Is there a formula (using Vlookup and If perhaps?) that I can create and drag across all rows and over the 8 needed columns to fill in this data? (I don't mind if there are N/A in the shorter-range rows)

If there is an easier way using R also fine with me.

Thanks for any advice

2

2 Answers

0
votes

The following code:

library(magrittr)
library(plyr)
library(reshape2)

# Create input example
dat = data.frame(
  sample = c("Sample #1", "Sample #2"), 
  start = c("101-263", "162-186"), 
  end = c("101-266", "162-187"),
  stringsAsFactors = FALSE
  )

# Extract 'start' and 'end' values
dat$num1 = dat$start %>% strsplit("-") %>% sapply("[", 1)
dat$start2 = dat$start %>% strsplit("-") %>% sapply("[", 2) %>% as.numeric
dat$end2 = dat$end %>% strsplit("-") %>% sapply("[", 2) %>% as.numeric
dat$start = NULL
dat$end = NULL

# For each row
for(i in 1:nrow(dat)) {

  # Check if there is any need to add entries
  if((dat$end2[i] - dat$start2[i]) > 1) {

    # For each entry
    for(j in seq(dat$start2[i], dat$end2[i] -1)) {

      # Create entry
      new_entry = data.frame(
        sample = dat$sample[i],
        num1 = dat$num1[i],
        start2 = dat$start2[i],
        end2 = j,
        stringsAsFactors = FALSE
      )

      # Add to table
      dat = rbind(dat, new_entry)

    }

  }

}

# Calculate all values
dat$value = paste0(dat$num1, "-", dat$end2)
dat = dat[, c("sample", "value")]

# Create column labels
dat = ddply(
  dat,
  "sample",
  transform,
  var = paste0("col", rank(value))
)

# Reshape to required format
dat = dcast(dat, sample ~ var, value.var = "value")
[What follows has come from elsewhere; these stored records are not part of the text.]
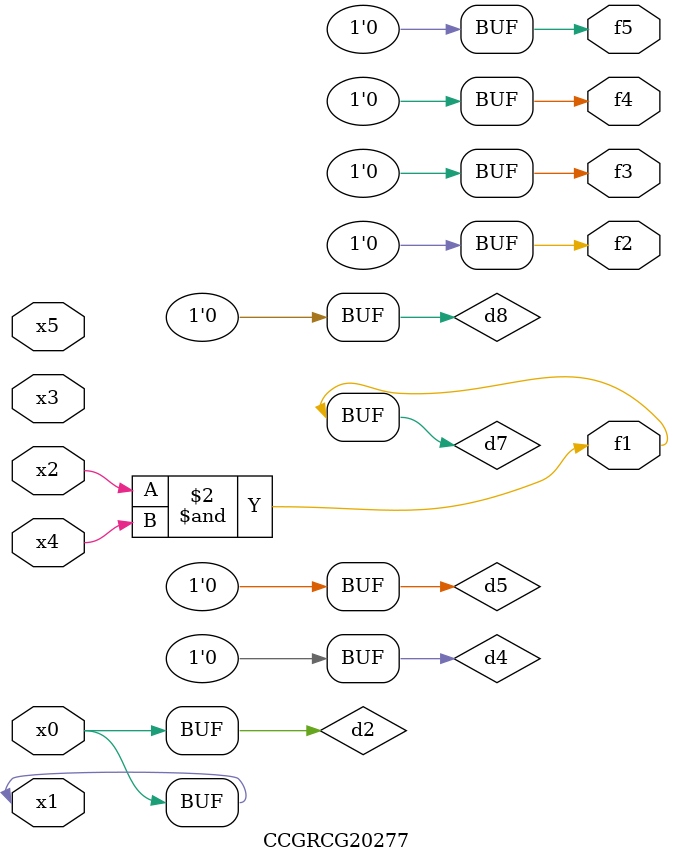
<source format=v>
module CCGRCG20277(
	input x0, x1, x2, x3, x4, x5,
	output f1, f2, f3, f4, f5
);

	wire d1, d2, d3, d4, d5, d6, d7, d8, d9;

	nand (d1, x1);
	buf (d2, x0, x1);
	nand (d3, x2, x4);
	and (d4, d1, d2);
	and (d5, d1, d2);
	nand (d6, d1, d3);
	not (d7, d3);
	xor (d8, d5);
	nor (d9, d5, d6);
	assign f1 = d7;
	assign f2 = d8;
	assign f3 = d8;
	assign f4 = d8;
	assign f5 = d8;
endmodule

</source>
Does what you asked on the provided example.

It transforms this table -

     sample   start     end
1 Sample #1 101-263 101-266
2 Sample #2 162-186 162-187

Into this one -

     sample    col1    col2    col3    col4
1 Sample #1 101-263 101-264 101-265 101-266
2 Sample #2 162-187    <NA>    <NA>    <NA>

If there is a larger example for testing will be happy to do so :)

0
votes

Please try in D1 copied across eight columns and then D1:K1 copied down to suit:

=IF(1*RIGHT($C1,3)>RIGHT($B1,3)+COLUMN()-3,LEFT($B1,4)&RIGHT($B1,3)+COLUMN()-3,"")

The condition (IF) checks whether or not to display a result (or 'blank' "", for neater presentation) depending on the result equalling or exceeding the upper limit specified in ColumnC.

There is some text manipulation (RIGHT and LEFT) to get at the part that is to be integer incremented or to add back the static part.

COLUMN() returns the column number (A>1, B>2 etc) so is useful as a kind of stepping function. In D1 COLUMN()-3 is 4-3 or 1 so there 1 is added to the start of the range (shown on the right of B1). When copied across to ColumnE COLUMN()-3 becomes 5-3, so 2 is added to the start of the range.